Problem to work on ->
In the entries below, find the lines with the word "front" and copy them.

##### Records

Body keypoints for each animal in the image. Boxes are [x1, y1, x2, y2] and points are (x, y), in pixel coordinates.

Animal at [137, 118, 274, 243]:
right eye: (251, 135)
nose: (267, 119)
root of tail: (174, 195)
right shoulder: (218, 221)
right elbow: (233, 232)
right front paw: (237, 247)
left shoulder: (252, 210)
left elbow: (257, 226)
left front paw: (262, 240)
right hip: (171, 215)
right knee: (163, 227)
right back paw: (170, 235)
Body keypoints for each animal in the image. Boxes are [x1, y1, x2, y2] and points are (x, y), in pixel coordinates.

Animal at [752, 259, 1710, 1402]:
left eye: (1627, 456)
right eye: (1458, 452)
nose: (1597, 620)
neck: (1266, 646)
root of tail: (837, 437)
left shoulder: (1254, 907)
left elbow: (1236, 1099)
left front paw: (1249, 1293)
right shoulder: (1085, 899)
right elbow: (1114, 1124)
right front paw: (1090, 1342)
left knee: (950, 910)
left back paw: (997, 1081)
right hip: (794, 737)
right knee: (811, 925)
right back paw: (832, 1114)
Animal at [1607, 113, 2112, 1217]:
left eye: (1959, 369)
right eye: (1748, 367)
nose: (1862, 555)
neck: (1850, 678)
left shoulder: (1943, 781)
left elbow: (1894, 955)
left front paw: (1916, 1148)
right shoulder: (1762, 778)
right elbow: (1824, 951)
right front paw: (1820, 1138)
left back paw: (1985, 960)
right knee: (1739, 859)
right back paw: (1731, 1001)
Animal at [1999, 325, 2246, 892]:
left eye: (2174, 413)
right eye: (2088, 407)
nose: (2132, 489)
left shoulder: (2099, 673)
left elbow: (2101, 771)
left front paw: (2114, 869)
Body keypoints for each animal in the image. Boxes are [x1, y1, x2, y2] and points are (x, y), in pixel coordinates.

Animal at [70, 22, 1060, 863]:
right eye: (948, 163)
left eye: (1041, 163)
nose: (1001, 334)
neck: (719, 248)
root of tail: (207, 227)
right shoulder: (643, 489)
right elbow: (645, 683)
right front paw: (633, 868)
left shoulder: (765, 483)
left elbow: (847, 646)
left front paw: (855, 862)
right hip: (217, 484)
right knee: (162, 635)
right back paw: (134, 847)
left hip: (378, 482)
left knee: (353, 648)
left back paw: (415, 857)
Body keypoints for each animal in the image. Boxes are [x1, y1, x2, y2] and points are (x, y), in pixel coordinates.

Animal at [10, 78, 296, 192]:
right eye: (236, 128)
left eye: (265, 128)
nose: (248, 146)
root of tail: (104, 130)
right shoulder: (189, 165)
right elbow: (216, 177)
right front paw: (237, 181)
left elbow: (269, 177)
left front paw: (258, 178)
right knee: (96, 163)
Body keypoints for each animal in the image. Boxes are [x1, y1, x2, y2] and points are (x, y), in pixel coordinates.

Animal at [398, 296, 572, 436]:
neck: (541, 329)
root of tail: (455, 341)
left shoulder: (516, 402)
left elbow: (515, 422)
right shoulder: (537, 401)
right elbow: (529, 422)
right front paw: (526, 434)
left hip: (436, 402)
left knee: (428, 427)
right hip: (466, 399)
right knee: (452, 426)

##########

Response ->
right front paw: (237, 247)
left front paw: (262, 240)
left front paw: (1249, 1293)
right front paw: (1090, 1342)
left front paw: (1916, 1148)
right front paw: (1820, 1138)
left front paw: (2114, 869)
right front paw: (633, 868)
left front paw: (855, 862)
right front paw: (237, 181)
left front paw: (258, 178)
right front paw: (526, 434)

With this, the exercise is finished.